7. Frost says PM could go in autumn
Boris Johnson could be forced out by the autumn, Lord Frost has warned. Writing in The Telegraph, the PM’s former Brexit minister urged him not to “ignore” the scale of discontent among his own MPs. Calling for tax rises to be reversed, VAT on energy bills to be cut and the preparation of a “10-year Conservative plan” for Britain, Frost predicted that another attempt to oust Johnson could come after the Conservative Party conference in early October.
Next Tory leader odds: the favourites to replace Boris Johnson
8. Biden blames media for rating
Joe Biden has blamed a clickbait media culture for the public’s poor perception of his presidency. In an interview on Jimmy Kimmel Live, the US president took a swipe at news outlets for “sensationalising” problems. “With notable exceptions, even the really good reporters have to get a number of clicks” so “everything gets sensationalised,” he said. Biden’s approval rating has dropped to 41%, lower than Donald Trump at the same point in his presidency.

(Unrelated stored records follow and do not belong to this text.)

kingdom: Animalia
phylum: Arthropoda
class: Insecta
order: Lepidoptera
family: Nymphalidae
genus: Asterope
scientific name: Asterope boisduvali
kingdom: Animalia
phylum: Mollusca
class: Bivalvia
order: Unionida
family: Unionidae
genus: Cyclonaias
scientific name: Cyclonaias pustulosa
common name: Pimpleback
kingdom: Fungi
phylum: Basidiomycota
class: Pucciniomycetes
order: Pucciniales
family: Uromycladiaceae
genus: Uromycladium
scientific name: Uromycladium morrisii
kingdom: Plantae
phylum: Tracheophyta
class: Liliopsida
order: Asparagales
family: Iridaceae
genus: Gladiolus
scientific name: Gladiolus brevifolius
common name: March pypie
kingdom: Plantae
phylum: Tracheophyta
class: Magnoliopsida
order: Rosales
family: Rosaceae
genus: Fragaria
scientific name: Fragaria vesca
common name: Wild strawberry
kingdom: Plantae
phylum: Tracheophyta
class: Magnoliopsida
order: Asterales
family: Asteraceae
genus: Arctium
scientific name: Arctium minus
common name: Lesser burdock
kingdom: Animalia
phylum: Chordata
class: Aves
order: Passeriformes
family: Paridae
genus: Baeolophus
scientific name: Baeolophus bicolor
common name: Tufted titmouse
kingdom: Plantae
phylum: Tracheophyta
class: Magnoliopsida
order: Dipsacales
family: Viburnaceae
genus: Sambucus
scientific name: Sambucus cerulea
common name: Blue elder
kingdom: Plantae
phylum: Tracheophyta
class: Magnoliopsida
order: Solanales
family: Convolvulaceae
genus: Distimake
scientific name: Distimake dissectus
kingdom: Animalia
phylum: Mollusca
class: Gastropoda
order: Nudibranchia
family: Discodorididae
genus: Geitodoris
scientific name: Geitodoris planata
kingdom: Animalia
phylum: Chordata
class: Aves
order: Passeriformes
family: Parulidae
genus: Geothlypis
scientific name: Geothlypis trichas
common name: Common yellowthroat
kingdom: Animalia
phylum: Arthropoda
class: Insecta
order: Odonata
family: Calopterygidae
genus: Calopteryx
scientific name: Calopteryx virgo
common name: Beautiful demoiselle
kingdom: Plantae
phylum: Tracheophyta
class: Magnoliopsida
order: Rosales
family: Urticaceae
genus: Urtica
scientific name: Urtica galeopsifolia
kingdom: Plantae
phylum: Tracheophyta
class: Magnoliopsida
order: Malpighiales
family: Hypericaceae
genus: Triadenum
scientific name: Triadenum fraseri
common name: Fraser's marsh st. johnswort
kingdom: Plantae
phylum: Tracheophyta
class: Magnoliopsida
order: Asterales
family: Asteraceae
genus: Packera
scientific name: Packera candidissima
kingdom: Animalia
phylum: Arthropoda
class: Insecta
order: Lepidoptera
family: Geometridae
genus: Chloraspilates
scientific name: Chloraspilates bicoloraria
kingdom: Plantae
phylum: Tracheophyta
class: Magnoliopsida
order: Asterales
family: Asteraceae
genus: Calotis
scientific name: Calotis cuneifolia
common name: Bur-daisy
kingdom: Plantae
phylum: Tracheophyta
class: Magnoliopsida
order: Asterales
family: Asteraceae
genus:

Will Joe Biden run again in 2024?
9. PPE worth £4bn to be burned
Protective clothing worth billions of pounds bought early in the pandemic to stop NHS staff being infected is to be burned because it is unusable, a report has revealed. The Commons public accounts committee found that the Department of Health and Social Care has £4bn of PPE in storage that cannot be used by frontline workers because it is substandard. Labour’s deputy leader, Angela Rayner, said “this absolutely damning report exposes the shameful and toxic waste of Boris Johnson’s Conservatives”.
Coronavirus: secret PPE scheme saw government hand billions to political ‘cronies’
10. Reptiles next victims of energy surge
Soaring energy costs have forced reptile owners to give up their pets. The National Centre for Reptile Welfare in Kent has seen a surge in the number of snakes and other reptiles being handed in. Its director, Chris Newman, said more reptiles were left with the centre in the first three months of 2022 than in the whole of 2021. “Finance seems to be the big issue,” he told the BBC. “People are worrying about not being able to afford to heat and feed the animals.”